As for the remote assistance, I went to Dell support website 2 days ago and one of the tech representative asked me to download and install that (from Dellconnect.com). The tech rep didn't really ask me what's wrong with my laptop, lol

Just said something along the lines "I need to see if your system have driver conflicts"
Sometimes when the tech rep moves the mouse and do stuff, I can't see it on my screen.
In the end, only updated the network driver which I was already doing, lol....
so it didn't solve the weird massive bytes transfer and intermittent inability to access internet.

I've deleted the software downloaded from Dellconnect, but in the services section I am unable to do anything to Remote Procedure Call (RPC). It starts automatically at startup.

Checked the properties and found out it's from C:\Windows\system32\svchost.exe -k rpcss

That svchost.exe also has at least 12 processes running all with the ambiguous description "Host Process for Windows Services" lol, like what kind of services? I have absolutely no idea.
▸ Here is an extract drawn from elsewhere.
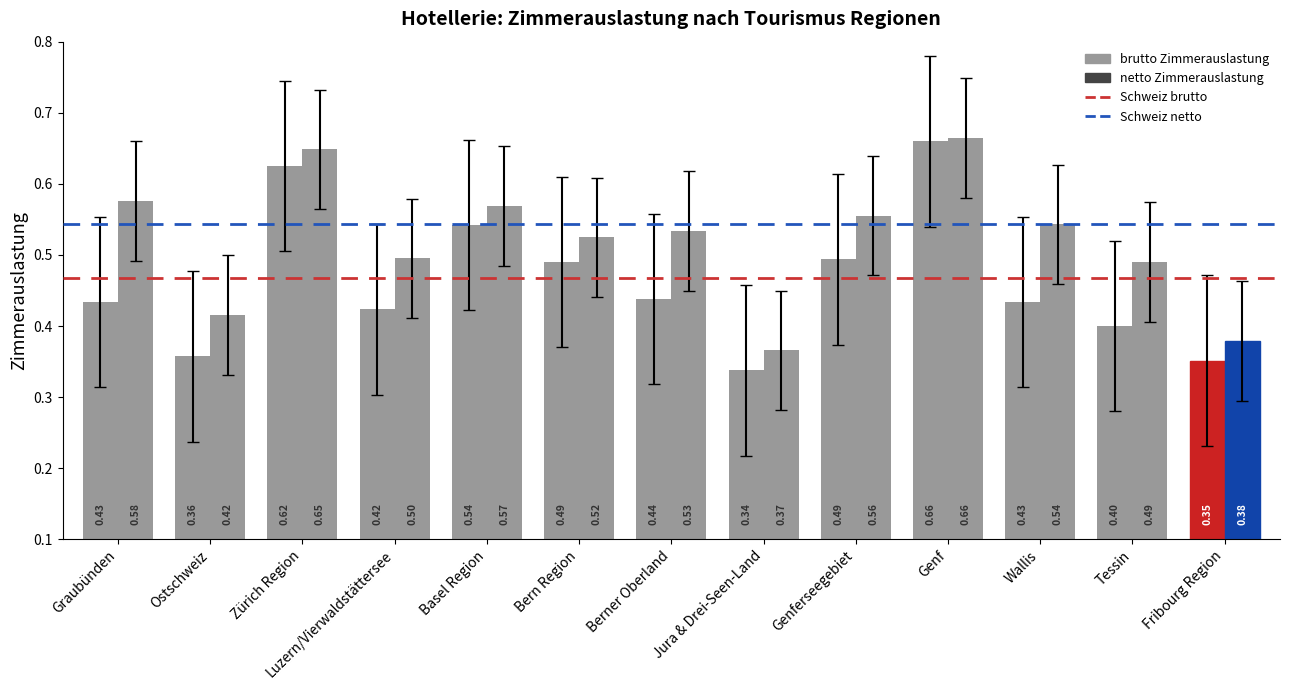

Count the number of data series in this chart.

2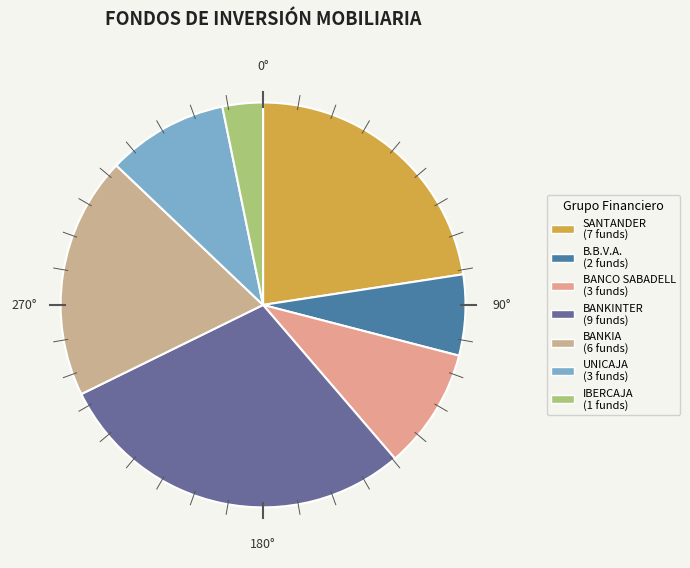

What is the ratio of the value at UNICAJA to the value at BANCO SABADELL?

1.0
But seeing it is in the windows/system32 folder I'm quite hesitant to mess with it, didn't want to play up my laptop.

I've disabled all the weird services that starts automatically, some that I'm not exactly sure of I put it to manual. But everytime I restart all the services I disabled changed back to Automatic again, lol??

Anybody else in the guild using Vista S2? It would be great if we could compare and see if what's happening on my laptop is normal.